Envahissant, nous saisissant. L’impression qu’il ne reste rien, que tout vécu est évacué. Comme une épave échouée se décompose inexorablement. À ce moment là tout est vain, les mots, les œuvres, tout se trouve insignifiant. Certes, on peut encore voir les fleurs du printemps, entendre les oiseaux chanter, mais cela ne nous parle plus de la même façon qu’autrefois quand nous étions saisi par leur dimension merveilleuse immédiatement.

Tout ceci se passe comme si, lors d’un concert, lorsqu’un violoniste virtuose et extrêmement sensible vous touche dans la forme et dans les sens qu’il vous transmet, comme si c’était une aube, ou les douceurs d’un printemps, tout cela vous touchant à un certain niveau de votre intellect, mais n’arrivait pas au niveau des profondeurs les plus sombres qui vous accablent.

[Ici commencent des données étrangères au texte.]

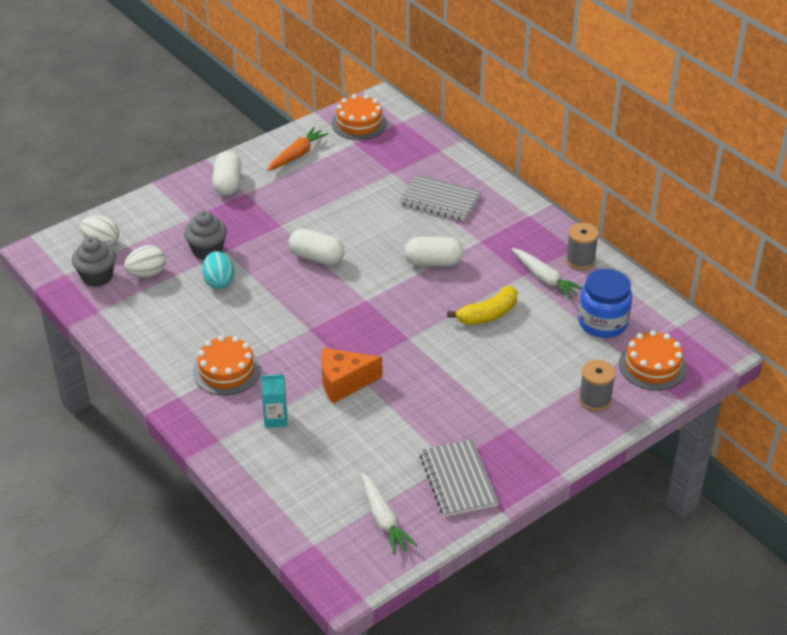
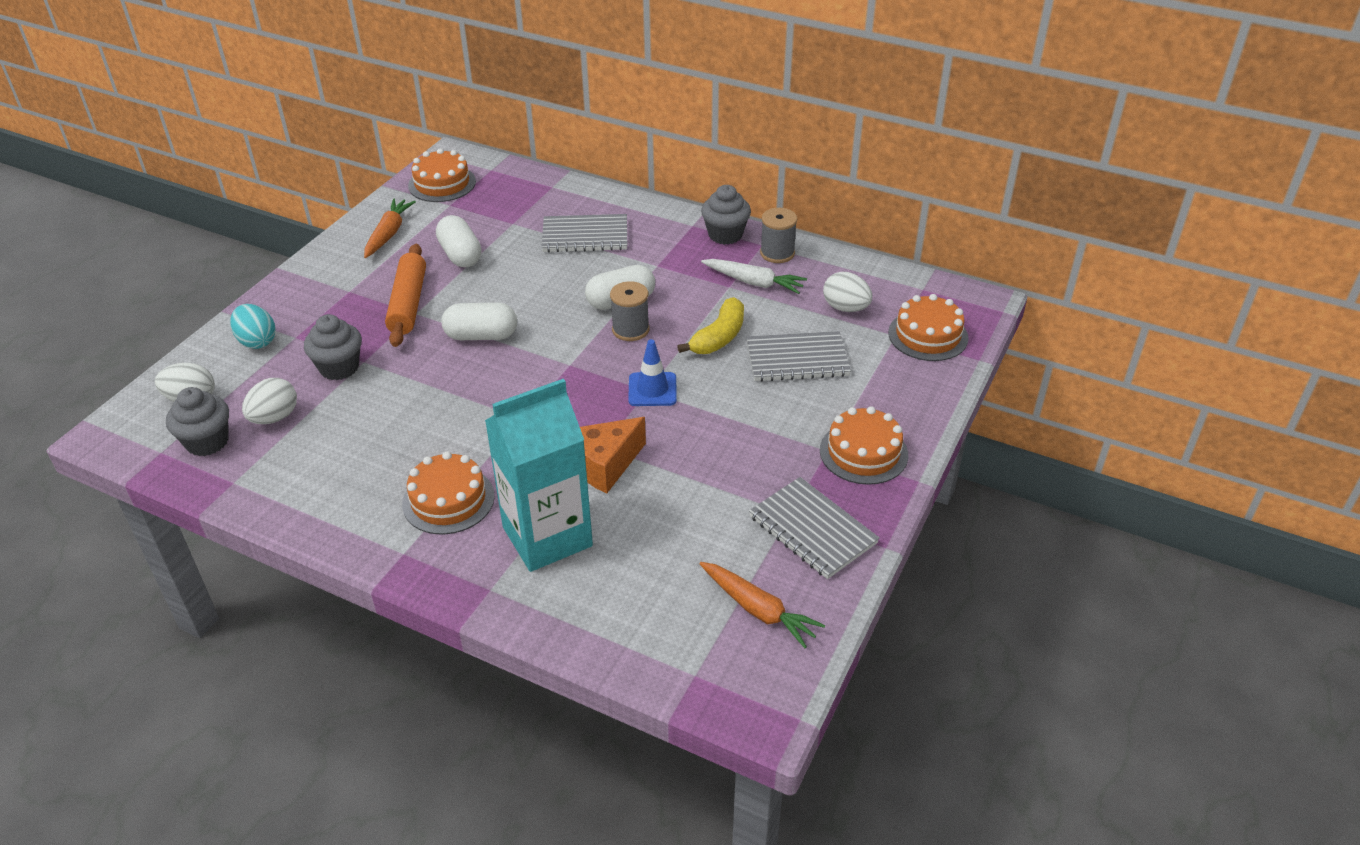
camera: 25 degrees left, 0 degrees up
turquoise egg [202,251,235,289] -> turquoise egg moved to [230,304,276,349]
white capsule [212,151,242,196] -> white capsule moved to [436,215,482,267]
turquoise carton [261,374,287,428] -> turquoise carton [485,378,593,572], size x2.30
white carrot [361,472,418,555] -> orange carrot [699,562,825,648]
blue jar [578,269,632,338] -> white egg [823,272,872,312]
grey spool [579,360,616,411] -> grey spool moved to [610,281,650,341]
none -> orange rolling pin [385,244,426,347]
none -> blue traffic cone [628,339,677,406]
none -> grey cupcake [701,185,751,245]
none -> grey notebook [746,331,851,382]
none -> orange cake [820,406,908,485]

Cela tient peut-être au corps affecté par ses propres poisons qui vous aveuglent et vous emprisonnent, ou ne révèlent que cette banale usure et l’épuisement, à la suite de ces combats douteux contre les forces obscures, dont nous ne dirons pas qu’elles ne sont pas les nôtres, et servent en fin de compte à l’élaboration laborieuse et expérimentale des terres et autres boues nous formant.

Là encore les mots sont d’une extrême faiblesse, prise dans la griffe et dénuée des souffles chauds et de la mise en acte corporelle.

Voyez, si nous savions véritablement ce que nous disons, nos corps pourraient en cet instant, à cette seconde, s’envoler, traverser toute ces matières illusoires, et se retrouver dans une pure transparence ou pure lumière hors de ce monde. Choisir.

Cela peut vous paraître incongru de vouloir que notre corps puisse se métamorphoser en lumière. Je ne dis pas que c’est nécessaire, je dis juste que cela se pourrait, s’il y avait en notre esprit une unité d’être retrouvée. Il n’y aurait plus cette même dualité opérant.

Si on songe au réel des choses, il apparaît que nous vivons déjà cette unité d’être, mais qu’elle gît de façon subconsciente quelque part, et que c’est possiblement cette distorsion qui nous mine, tous plus que ce nous croyons, et qui fait que nous nous penchons encore un peu pour ressusciter celui qui est mort en nous.

Tout ceci est peut-être vrai, peut-être faux. Tout ne tient également qu’aux relations que nous entretenons dans le monde, amitiés, amours, dons, pardons. Et à cette chance qui va et vient.